Some 60% of Israelis have chosen Sharon, not a smaller percentage in your country have chosen your President. Does it turn every USA citizen into an misguided imperialist?

You seem to forget this from the depth of your animosity.



People voted for Sharon because he promised Peace, Security, decent living, employment.

Isn't it always the pattern? Politicians manipulate and people manage to live or die thanks to a short memory.

Can you take a moment or a year to think how clearly who and what has manipulated you into embracing animosity?



In your discourse run all the antisemitic myths spread throughout history, which served as grounds to annihilation of the Other.

So now you want to annihilate the Israeli state, because you, an ocean and a sea away, know what's best for the natives - stand them "in line".

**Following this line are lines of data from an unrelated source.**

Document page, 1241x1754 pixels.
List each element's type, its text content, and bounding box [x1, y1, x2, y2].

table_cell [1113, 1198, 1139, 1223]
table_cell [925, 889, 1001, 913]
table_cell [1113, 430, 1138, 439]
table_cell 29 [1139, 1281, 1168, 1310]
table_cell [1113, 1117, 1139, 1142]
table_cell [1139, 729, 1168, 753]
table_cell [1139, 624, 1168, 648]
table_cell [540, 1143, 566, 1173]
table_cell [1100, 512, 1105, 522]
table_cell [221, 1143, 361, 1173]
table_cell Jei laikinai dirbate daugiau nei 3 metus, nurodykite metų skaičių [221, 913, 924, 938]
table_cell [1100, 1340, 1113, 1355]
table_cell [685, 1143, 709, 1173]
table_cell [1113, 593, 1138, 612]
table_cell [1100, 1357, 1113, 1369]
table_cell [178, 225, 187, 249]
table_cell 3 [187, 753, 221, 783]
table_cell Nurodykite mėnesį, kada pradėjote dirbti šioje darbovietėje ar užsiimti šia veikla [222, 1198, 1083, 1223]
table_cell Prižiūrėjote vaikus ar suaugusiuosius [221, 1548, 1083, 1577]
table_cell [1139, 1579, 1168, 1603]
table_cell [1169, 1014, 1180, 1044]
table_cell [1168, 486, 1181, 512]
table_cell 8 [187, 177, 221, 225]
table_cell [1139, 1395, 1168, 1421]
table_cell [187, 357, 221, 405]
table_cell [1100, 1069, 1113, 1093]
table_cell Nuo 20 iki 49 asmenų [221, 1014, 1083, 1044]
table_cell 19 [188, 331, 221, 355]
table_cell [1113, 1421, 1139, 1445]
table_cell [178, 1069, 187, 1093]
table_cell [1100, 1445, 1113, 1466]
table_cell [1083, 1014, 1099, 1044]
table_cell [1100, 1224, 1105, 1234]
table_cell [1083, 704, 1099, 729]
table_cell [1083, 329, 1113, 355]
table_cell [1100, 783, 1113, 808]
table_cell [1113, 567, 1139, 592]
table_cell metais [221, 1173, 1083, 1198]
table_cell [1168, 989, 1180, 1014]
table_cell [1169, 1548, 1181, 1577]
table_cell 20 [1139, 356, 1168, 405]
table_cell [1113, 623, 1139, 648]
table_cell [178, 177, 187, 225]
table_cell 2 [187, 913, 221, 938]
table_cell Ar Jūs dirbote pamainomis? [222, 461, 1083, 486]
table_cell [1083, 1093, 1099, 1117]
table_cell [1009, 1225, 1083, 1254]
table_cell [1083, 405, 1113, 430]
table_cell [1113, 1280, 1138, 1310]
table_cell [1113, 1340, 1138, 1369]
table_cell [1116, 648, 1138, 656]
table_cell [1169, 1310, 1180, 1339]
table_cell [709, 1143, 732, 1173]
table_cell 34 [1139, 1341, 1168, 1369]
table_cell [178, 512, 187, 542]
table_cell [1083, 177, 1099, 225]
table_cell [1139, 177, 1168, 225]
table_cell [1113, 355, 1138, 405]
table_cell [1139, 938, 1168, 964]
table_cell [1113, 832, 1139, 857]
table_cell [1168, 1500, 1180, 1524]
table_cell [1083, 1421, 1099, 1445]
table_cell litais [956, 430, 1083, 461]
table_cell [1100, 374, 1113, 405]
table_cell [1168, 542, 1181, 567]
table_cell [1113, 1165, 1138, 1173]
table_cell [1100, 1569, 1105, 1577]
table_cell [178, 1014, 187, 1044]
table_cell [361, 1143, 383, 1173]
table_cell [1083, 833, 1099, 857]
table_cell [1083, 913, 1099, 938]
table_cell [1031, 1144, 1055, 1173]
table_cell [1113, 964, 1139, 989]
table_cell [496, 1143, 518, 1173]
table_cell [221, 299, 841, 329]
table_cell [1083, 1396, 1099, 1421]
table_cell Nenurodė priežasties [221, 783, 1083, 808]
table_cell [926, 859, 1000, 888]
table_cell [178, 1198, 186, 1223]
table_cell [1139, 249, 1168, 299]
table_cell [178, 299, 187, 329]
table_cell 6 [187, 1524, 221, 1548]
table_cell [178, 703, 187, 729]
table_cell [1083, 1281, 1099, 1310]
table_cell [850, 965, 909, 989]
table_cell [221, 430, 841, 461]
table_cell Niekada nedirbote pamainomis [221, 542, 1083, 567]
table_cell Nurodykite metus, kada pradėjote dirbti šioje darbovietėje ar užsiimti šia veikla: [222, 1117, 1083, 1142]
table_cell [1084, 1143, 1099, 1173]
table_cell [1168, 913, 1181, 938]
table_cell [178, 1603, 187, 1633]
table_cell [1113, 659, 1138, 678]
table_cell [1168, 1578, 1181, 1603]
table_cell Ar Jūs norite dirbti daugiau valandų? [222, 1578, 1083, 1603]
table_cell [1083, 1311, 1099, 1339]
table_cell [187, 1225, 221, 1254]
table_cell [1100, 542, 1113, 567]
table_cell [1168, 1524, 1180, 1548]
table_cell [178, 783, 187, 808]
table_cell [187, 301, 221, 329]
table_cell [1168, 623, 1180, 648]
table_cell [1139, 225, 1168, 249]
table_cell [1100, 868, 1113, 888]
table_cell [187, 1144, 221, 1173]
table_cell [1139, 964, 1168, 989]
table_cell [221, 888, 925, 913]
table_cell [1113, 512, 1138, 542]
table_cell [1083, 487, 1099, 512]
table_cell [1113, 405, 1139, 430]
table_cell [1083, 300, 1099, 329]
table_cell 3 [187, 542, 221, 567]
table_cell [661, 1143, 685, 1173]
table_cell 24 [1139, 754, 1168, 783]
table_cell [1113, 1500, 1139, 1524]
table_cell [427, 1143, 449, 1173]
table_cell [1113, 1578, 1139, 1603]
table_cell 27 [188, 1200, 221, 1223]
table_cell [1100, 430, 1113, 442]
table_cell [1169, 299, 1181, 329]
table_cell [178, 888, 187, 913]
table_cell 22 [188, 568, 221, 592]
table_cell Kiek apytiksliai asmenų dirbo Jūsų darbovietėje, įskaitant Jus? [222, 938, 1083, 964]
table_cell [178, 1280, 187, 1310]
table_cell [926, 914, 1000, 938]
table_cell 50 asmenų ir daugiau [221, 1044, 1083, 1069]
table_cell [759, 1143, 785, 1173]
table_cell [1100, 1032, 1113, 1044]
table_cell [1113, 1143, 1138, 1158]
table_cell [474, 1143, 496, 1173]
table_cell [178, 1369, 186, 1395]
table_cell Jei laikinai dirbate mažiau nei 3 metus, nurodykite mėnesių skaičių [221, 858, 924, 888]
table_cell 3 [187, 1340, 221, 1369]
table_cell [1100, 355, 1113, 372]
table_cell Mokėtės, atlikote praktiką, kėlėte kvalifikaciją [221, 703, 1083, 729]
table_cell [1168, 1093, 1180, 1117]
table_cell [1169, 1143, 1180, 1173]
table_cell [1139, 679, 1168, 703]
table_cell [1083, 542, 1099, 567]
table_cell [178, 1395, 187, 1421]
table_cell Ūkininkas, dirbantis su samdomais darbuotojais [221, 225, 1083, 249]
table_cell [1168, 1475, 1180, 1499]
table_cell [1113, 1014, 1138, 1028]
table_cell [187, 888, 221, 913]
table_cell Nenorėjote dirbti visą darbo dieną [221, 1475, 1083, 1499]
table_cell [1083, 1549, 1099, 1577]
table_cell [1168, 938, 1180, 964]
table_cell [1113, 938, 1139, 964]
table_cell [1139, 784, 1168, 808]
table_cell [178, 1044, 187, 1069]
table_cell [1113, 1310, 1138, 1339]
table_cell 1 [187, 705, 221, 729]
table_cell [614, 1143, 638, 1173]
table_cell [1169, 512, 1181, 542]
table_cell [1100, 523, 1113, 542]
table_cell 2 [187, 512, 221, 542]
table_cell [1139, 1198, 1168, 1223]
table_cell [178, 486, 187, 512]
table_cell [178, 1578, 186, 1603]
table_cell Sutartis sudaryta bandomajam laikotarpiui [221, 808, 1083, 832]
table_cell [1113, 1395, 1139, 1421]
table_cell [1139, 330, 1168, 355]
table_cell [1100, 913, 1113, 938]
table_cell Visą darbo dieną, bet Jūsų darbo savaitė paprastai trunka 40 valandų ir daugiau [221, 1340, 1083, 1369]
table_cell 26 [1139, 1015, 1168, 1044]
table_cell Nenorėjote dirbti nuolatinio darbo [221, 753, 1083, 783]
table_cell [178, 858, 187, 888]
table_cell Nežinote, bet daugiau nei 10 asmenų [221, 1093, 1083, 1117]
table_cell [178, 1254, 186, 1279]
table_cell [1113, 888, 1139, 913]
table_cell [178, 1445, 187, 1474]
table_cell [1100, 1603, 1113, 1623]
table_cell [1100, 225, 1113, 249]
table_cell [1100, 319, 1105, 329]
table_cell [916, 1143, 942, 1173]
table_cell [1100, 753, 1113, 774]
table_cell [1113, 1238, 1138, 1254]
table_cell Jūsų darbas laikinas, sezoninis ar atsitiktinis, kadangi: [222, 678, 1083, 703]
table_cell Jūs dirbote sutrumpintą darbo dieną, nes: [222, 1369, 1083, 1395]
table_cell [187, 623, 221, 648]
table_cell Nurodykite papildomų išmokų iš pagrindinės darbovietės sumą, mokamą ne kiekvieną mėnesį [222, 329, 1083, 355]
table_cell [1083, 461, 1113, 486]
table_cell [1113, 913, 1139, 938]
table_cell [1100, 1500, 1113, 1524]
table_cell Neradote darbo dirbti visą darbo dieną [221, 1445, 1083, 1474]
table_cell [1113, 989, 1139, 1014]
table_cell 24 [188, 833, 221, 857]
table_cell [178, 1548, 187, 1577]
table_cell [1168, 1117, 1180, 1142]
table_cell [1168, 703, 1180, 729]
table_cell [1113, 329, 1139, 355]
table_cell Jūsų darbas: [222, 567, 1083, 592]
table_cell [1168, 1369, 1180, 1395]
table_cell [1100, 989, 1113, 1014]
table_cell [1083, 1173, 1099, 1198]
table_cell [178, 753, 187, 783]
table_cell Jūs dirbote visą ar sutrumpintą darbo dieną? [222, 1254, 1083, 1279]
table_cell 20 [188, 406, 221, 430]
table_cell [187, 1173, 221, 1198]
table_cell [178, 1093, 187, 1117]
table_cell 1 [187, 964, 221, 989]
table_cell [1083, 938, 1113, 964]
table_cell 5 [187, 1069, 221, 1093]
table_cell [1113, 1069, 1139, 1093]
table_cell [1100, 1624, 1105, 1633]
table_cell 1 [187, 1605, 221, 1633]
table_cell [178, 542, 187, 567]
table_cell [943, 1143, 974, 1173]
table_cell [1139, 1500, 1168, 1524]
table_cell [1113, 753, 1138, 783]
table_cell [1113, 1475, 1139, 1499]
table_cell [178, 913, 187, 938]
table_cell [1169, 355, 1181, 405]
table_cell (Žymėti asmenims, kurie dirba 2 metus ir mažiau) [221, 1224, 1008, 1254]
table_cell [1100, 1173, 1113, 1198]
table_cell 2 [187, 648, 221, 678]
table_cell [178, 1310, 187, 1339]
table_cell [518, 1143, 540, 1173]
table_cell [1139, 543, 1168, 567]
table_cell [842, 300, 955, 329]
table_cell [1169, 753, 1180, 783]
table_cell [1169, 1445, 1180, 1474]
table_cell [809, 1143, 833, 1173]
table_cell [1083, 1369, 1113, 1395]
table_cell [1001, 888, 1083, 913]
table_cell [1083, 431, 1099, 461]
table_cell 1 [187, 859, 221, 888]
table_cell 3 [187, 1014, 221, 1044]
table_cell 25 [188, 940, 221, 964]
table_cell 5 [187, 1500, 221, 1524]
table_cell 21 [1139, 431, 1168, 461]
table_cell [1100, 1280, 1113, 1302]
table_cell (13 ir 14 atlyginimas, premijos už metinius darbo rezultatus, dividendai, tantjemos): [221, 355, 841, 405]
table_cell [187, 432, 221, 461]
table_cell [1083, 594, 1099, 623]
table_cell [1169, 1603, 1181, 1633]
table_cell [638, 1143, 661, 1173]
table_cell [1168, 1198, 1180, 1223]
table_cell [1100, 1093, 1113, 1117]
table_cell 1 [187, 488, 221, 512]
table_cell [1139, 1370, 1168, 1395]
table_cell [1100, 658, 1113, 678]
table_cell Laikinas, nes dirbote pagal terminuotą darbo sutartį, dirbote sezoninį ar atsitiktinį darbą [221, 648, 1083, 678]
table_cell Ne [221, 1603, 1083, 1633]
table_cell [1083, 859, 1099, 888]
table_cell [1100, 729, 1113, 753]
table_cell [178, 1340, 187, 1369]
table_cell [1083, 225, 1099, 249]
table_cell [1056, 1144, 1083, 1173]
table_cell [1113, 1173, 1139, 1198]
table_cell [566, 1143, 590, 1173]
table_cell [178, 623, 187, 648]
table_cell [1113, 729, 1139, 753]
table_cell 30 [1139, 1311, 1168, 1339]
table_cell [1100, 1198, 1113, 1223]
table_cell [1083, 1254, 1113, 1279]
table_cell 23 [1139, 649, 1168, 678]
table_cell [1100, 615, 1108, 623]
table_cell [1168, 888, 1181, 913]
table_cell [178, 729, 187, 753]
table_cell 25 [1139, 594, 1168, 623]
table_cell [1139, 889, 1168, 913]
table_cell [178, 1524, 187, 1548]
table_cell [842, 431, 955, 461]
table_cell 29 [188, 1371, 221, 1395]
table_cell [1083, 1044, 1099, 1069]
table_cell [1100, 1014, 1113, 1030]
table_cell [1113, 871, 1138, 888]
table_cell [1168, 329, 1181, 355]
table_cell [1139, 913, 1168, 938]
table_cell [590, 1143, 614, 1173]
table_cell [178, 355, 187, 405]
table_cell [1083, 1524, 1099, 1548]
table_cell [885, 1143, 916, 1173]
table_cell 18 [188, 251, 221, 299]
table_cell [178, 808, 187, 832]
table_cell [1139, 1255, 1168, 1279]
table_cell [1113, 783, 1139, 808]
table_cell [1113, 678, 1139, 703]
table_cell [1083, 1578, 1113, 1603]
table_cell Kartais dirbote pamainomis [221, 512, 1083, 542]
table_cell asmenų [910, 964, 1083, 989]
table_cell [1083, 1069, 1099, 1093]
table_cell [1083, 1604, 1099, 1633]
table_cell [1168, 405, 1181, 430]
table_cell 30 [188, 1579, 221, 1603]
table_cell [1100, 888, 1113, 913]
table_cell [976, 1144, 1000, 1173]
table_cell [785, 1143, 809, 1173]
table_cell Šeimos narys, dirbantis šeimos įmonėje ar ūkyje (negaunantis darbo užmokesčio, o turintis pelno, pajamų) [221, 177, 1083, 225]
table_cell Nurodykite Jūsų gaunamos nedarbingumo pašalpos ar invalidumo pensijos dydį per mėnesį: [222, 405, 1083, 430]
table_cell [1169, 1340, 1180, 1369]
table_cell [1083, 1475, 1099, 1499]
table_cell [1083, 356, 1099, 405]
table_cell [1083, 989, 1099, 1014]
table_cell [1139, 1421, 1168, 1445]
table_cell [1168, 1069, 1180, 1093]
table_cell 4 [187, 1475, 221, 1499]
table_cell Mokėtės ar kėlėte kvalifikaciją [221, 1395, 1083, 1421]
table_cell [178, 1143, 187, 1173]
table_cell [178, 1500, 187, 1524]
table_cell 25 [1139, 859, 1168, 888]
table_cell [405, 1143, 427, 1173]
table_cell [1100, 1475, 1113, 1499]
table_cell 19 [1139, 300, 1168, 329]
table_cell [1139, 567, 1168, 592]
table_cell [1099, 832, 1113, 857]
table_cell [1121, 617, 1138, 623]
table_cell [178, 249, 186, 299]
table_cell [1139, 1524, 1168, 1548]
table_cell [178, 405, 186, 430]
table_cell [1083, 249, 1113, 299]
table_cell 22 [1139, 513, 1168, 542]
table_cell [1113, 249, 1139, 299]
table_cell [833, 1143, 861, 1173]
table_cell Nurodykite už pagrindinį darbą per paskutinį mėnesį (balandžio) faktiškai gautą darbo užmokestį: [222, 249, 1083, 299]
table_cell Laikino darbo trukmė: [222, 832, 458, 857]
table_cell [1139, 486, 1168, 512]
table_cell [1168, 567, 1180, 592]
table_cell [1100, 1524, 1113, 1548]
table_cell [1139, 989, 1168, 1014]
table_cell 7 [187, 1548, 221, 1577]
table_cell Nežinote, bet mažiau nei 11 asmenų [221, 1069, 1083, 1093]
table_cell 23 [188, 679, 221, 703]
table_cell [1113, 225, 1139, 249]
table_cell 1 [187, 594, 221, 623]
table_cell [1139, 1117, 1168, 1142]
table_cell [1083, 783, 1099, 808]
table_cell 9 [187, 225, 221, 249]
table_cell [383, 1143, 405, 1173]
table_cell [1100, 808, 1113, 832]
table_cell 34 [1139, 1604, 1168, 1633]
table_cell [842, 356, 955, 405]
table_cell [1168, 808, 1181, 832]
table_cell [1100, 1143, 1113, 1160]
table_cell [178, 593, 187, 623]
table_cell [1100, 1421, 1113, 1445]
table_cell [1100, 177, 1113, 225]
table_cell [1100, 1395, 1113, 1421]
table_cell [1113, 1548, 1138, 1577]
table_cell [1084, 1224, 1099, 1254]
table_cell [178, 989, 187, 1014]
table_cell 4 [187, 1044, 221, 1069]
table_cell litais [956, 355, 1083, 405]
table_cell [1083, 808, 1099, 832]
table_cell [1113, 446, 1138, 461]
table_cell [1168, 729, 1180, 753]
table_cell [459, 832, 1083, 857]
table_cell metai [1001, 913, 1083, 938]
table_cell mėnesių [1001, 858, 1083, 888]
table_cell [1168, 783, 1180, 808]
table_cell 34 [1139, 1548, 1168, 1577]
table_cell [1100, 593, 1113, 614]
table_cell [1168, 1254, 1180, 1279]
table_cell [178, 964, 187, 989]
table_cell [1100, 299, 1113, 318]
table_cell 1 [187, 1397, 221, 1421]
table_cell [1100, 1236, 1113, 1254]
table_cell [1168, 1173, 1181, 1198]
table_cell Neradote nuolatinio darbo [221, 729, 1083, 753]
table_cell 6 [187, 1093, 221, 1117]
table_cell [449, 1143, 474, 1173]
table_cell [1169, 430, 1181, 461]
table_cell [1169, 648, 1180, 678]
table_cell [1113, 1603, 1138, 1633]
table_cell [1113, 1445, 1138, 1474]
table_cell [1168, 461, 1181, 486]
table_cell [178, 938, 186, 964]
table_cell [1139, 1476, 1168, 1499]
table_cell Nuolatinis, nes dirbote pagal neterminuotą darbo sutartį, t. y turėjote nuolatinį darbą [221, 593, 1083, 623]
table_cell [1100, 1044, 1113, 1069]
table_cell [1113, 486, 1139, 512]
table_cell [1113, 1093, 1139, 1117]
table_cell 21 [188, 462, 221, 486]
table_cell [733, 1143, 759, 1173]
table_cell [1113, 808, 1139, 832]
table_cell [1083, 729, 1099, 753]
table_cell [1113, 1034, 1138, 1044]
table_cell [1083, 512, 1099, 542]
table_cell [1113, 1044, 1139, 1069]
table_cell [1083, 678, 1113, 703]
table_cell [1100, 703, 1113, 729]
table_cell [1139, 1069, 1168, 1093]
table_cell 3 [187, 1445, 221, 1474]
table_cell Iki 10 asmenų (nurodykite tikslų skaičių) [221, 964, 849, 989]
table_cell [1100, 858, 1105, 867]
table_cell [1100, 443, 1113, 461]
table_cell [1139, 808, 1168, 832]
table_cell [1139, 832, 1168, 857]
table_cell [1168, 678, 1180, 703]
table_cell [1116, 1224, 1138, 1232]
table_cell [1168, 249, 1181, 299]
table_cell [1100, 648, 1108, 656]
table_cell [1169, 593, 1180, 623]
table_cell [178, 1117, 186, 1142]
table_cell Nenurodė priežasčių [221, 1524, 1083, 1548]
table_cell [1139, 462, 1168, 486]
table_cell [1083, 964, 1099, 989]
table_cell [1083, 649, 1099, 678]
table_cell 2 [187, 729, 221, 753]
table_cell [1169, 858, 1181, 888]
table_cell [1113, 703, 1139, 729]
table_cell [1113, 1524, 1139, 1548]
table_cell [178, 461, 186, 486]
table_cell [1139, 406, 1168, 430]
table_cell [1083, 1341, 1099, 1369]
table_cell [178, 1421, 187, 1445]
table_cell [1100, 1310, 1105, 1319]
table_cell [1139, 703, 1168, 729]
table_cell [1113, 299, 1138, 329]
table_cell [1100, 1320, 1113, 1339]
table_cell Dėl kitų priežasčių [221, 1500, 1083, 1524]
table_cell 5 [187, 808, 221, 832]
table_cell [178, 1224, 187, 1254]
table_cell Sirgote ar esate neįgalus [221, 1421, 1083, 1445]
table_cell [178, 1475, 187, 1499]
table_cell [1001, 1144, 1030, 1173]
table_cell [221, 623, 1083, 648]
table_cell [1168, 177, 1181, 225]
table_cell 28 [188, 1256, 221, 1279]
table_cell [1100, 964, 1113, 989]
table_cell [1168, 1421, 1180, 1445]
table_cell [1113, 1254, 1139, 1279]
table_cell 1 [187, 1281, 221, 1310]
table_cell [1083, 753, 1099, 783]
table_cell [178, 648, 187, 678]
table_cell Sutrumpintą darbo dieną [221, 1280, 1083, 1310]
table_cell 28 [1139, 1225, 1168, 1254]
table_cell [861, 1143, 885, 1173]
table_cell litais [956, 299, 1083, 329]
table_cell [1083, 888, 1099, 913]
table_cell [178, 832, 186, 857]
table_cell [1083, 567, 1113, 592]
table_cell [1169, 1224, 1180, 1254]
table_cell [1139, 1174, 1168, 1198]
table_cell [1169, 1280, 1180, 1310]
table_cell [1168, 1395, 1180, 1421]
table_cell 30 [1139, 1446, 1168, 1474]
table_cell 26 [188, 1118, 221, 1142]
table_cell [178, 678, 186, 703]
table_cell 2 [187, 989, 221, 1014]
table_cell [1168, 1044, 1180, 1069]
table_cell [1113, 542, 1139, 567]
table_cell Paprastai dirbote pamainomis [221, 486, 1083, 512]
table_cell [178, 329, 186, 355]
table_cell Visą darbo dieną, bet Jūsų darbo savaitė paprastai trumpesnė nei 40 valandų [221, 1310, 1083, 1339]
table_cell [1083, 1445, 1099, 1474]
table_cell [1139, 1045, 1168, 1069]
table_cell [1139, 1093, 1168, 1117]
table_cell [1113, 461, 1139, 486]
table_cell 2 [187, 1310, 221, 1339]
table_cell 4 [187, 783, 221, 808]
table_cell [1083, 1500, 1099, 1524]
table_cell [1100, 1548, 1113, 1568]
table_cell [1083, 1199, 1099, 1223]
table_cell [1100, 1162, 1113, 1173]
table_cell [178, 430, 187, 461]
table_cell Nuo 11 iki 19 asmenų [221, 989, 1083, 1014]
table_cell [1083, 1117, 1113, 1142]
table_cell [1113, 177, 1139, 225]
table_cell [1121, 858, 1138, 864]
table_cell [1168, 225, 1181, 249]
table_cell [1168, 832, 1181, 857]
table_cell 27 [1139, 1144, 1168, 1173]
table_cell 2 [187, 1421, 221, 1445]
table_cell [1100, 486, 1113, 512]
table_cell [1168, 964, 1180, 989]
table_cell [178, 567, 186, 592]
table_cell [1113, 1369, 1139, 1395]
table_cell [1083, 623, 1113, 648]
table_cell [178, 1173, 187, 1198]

Let me remind you that the so-called American values were slightly informed by one Bible and one Koran neither of which were written by your past or present Fathers.



3.

"I believe I can make more of a difference here in the USA which is immorally funding the racist, apartheid state of Israel."



Indeed it takes more courage and guts and it's less comfortable to "make a difference in USA" than to come here and stand before a buldozer or help Palestinian and Israelis human rights organizations in their joint daily strife.



Take a few weeks or years to understand the patterns of your discourse and feelings, and gain a humanistic place in this suffering world.